Sources close to Donald Trump have claimed that he is planning to speak directly with the Venezuelan president, Nicolás Maduro, as the U.S. military’s top officer arrives in the Caribbean.
General Dan Caine’s visit to Puerto Rico comes as tensions between the United States and the South American petrostate skyrocket in the wake of the Trump administration’s bombing of Venezuelan boats allegedly smuggling drugs to North America.
Sources close to the president told Axios that Trump’s desire to meet with Maduro could mean that a possible military action against mainland Venezuela might not be as imminent as once thought.
“Nobody is planning to go in and shoot him or snatch him — at this point. I wouldn’t say never, but that’s not the plan right now,” one source said, referencing conspiracy theories that Trump was planning to assassinate Maduro. “In the meantime, we’re going to blow up boats shipping drugs. We’re going to stop the drug trafficking.”
The source added that any conversations between Maduro and Trump remain in the “planning stages.”
The United States has launched 21 missile strikes on boats allegedly carrying drugs into the U.S., in a scheme known as “Operation Southern Spear.” So far, 83 people have been killed in the strikes.
As tensions continue to escalate, 13 Democrats in the Senate have written a letter to Attorney General Pam Bondi and Secretary of War Pete Hegseth demanding to know the “domestic and international legal basis for recent military strikes” on the drug boats.
Democrats have argued that redacted files linked to strikes in Libya in 2011 and Syria in 2018 were released by the DOJ in an effort to justify the necessity of each military operation.
“Few decisions are more consequential for a democracy than the use of lethal force,” the letter read, as the 13 Democrats urged Bondi and Hegseth to “enhance transparency in the use of deadly force by our Nation’s military.”

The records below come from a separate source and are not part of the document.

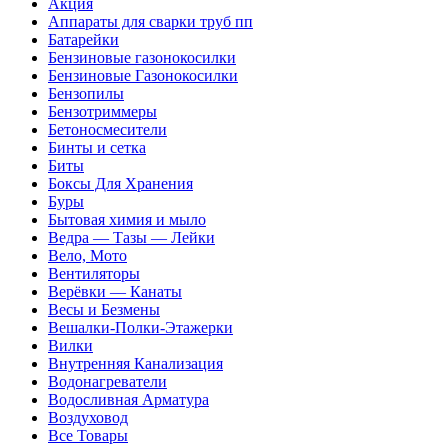
Акция
Аппараты для сварки труб пп
Батарейки
Бензиновые газонокосилки
Бензиновые Газонокосилки
Бензопилы
Бензотриммеры
Бетоносмесители
Бинты и сетка
Биты
Боксы Для Хранения
Буры
Бытовая химия и мыло
Ведра — Тазы — Лейки
Вело, Мото
Вентиляторы
Верёвки — Канаты
Весы и Безмены
Вешалки-Полки-Этажерки
Вилки
Внутренняя Канализация
Водонагреватели
Водосливная Арматура
Воздуховод
Все Товары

Meanwhile, General Caine’s office said in a statement, seen by the Associated Press, that the official reason for his visit to Puerto Rico is so the top official can “engage with service members and thank them for their outstanding support to regional missions.”
However, this will be Caine’s second visit to the region since the U.S. started ramping up its military presence in the area. The USS Gerald R. Ford, the largest aircraft carrier in the world, has already been deployed in the Caribbean.
The presence of Caine, who is both the chairman of the Joint Chiefs of Staff and Trump’s chief military adviser, and the unprecedented military buildup in the region have continued to ignite fears about a strike against the sovereign nation.
The United States has piled on a massive amount of pressure onto the Venezuelan government, with one report even claiming that the White House was planning to drop politicized leaflets on Caracas, the nation’s capital.
The leaflets reportedly offered $50 million in return for information that would lead to Maduro’s removal, according to The Washington Post.